Commentaires sur les observations du demandeur

[27] Le demandeur s’en remet largement à la Convention de Vienne sur le droit des traitésNote de bas de page 25. Toutefois, je pourrais seulement tenir compte de cet écrit si j’avais décidé de réexaminer la décision initiale. Cependant, puisque les faits nouveaux ne sont pas des faits essentiels et que le demandeur n’a pas rempli le critère en deux temps, il m’est impossible de toucher à la décision initiale. Par conséquent, la Convention de Vienne sur le droit des traités ne peut être appliquée.

[28] Je vois aussi que le demandeur essaie de défendre son point de vue par rapport à des questions qui ont déjà été tranchées dans la décision initiale. Par contre, une demande d’annulation ou de modification n’est pas la bonne avenue à cette fin. Si le demandeur croit que le droit a été mal interprété, le recours adéquat est un appel à la division d’appel. Malheureusement pour lui, la division d’appel lui a déjà refusé la permission d’en appeler le 23 octobre 2019. Le demandeur a aussi demandé l’annulation ou la modification de cette décision de la division d’appel, qui lui refusait la permission d’en appeler. La division d’appel a cependant aussi rejeté cette requête, le 30 juin 2020.

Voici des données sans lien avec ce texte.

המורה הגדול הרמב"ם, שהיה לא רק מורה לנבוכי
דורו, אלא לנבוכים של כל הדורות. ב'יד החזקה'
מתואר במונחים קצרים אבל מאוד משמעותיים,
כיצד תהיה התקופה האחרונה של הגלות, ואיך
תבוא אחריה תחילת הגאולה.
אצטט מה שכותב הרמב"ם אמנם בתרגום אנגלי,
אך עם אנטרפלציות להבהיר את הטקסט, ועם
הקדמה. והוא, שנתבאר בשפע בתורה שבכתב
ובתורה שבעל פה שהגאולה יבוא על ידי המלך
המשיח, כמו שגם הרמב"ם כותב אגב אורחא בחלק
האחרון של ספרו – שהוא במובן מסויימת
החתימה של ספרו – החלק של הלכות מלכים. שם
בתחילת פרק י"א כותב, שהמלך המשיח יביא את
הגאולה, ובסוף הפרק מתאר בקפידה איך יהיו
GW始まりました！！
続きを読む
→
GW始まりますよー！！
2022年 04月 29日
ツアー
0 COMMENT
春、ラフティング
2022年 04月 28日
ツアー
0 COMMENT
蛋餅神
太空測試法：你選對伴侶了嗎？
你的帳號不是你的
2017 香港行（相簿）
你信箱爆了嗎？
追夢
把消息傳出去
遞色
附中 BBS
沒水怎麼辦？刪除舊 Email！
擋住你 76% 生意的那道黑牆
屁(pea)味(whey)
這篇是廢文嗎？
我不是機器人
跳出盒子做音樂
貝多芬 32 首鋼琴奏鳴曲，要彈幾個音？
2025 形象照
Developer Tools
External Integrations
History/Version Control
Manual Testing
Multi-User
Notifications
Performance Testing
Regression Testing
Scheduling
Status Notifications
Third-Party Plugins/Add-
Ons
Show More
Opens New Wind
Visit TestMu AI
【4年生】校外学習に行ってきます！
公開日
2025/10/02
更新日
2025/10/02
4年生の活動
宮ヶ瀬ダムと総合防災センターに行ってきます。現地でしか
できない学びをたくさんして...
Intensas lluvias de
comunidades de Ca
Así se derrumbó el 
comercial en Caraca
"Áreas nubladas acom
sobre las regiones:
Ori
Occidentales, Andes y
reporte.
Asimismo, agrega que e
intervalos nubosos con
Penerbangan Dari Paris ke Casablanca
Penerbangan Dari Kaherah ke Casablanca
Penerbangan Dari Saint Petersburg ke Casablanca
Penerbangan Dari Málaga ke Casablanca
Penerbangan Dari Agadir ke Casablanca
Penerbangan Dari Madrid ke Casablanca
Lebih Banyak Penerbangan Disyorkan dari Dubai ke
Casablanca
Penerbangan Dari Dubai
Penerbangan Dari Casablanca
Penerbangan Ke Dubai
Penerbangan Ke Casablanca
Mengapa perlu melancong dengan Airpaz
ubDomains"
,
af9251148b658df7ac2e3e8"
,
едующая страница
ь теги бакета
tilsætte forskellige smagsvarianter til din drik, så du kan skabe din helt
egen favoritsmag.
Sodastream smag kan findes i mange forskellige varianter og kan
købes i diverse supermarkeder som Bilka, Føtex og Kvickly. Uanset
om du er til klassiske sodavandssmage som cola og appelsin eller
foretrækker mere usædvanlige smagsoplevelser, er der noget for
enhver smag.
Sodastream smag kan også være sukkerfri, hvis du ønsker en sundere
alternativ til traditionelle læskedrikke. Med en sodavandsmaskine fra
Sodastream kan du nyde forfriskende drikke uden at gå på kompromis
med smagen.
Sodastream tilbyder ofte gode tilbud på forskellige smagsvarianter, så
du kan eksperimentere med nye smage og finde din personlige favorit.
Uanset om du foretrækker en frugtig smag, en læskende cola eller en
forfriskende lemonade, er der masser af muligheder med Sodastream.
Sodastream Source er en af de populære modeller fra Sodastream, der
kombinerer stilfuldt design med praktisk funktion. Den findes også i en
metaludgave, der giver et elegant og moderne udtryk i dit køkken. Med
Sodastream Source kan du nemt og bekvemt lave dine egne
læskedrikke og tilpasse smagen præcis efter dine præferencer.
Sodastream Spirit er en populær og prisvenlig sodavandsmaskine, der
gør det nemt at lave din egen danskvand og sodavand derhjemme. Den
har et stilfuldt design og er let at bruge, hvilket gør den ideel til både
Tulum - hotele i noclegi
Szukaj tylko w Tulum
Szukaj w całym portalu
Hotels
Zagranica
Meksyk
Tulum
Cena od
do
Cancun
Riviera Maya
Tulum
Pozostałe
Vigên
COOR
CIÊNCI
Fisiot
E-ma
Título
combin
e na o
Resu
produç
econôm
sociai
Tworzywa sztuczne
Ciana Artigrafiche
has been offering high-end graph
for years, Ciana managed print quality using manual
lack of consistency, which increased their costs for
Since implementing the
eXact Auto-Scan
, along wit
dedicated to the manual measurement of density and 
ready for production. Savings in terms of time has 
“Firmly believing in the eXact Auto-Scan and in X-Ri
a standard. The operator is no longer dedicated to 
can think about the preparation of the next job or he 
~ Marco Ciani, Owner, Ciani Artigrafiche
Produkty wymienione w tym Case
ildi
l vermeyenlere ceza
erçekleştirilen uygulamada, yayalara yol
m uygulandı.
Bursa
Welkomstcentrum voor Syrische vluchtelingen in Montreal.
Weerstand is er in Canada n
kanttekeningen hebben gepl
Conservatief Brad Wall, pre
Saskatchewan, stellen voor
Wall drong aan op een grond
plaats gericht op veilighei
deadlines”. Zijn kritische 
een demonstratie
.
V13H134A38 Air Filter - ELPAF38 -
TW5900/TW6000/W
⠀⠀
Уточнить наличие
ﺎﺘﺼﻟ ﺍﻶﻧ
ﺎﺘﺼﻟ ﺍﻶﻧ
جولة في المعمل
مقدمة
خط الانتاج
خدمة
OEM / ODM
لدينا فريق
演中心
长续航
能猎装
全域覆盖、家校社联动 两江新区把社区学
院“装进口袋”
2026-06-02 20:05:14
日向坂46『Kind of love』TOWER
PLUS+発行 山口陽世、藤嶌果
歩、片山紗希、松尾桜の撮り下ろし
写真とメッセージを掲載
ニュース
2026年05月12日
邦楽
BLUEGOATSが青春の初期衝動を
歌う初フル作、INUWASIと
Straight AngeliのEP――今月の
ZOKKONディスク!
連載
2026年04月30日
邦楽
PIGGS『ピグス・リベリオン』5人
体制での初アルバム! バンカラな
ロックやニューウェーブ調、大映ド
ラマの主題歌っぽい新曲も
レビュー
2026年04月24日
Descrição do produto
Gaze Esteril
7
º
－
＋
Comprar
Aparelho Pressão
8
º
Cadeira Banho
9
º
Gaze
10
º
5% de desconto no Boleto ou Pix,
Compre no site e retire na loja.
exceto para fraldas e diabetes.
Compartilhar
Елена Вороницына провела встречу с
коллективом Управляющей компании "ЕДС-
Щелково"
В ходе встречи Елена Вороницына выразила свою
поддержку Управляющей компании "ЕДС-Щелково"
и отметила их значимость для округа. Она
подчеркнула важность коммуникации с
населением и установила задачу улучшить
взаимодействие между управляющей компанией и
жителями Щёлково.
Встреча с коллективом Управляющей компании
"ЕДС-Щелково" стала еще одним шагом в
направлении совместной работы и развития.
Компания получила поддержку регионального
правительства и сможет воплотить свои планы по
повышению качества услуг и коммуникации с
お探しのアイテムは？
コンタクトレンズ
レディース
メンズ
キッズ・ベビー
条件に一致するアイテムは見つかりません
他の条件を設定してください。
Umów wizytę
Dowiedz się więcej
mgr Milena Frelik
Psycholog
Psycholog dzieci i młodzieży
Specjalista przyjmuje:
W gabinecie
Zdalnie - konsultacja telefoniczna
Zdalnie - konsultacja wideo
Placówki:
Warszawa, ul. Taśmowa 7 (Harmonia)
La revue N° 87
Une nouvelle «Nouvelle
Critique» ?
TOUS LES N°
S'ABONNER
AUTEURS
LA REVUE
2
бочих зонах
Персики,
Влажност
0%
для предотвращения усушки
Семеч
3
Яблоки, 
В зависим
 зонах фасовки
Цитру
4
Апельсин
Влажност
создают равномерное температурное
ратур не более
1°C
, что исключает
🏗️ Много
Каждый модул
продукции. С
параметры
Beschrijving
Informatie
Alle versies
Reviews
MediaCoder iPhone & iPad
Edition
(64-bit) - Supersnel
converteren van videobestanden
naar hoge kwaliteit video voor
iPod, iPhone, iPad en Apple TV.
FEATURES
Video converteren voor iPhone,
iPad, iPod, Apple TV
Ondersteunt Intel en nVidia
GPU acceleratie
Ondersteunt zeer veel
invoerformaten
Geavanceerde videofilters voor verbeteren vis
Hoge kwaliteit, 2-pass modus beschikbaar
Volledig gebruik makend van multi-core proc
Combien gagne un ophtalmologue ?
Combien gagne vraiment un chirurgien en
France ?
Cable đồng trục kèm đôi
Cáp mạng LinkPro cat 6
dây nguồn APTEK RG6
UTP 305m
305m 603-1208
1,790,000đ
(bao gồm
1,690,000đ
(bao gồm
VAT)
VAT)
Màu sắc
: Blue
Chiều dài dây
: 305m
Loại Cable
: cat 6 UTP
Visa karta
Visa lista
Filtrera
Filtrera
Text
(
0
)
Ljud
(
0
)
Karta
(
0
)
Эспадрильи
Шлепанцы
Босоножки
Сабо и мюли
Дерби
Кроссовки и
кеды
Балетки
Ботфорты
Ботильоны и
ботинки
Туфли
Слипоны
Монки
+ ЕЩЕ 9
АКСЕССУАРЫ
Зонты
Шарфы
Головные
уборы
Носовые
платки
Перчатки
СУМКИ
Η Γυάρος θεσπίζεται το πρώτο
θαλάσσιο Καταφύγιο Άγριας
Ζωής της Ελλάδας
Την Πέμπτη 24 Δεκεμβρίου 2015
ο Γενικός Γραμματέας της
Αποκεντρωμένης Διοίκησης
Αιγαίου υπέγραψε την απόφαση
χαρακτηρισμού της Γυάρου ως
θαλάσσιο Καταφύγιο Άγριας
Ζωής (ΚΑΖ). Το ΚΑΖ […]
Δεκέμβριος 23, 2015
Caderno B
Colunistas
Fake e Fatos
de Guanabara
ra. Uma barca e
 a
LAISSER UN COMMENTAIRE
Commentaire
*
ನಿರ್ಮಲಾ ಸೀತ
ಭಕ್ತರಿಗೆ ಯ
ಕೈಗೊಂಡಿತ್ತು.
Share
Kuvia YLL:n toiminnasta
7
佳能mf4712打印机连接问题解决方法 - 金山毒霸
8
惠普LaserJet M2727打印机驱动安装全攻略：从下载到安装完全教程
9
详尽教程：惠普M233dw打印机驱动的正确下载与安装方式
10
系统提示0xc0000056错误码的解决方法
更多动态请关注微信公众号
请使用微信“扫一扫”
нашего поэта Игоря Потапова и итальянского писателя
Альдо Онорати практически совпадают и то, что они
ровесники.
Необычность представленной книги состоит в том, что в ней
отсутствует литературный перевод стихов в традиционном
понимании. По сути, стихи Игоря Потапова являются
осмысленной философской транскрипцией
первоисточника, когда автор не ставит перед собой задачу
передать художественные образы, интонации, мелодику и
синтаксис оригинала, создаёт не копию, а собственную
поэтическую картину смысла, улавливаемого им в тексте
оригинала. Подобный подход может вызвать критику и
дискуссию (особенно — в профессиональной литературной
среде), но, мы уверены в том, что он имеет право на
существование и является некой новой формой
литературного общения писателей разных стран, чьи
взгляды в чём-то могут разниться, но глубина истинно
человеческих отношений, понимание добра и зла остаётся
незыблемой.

Quelle est l’incidence sur les conclusions tirées dans la décision initiale?

[29] Je ne peux pas toucher à la décision initiale, puisque les informations présentées par le demandeur ne sont pas considérées comme des faits nouveaux et essentiels

Conclusion

[30] Les éléments de preuve soumis par le demandeur ne remplissent pas le critère des faits nouveaux, et ne peuvent donc pas être considérés comme tels. La demande d’annulation ou de modification est rejetée.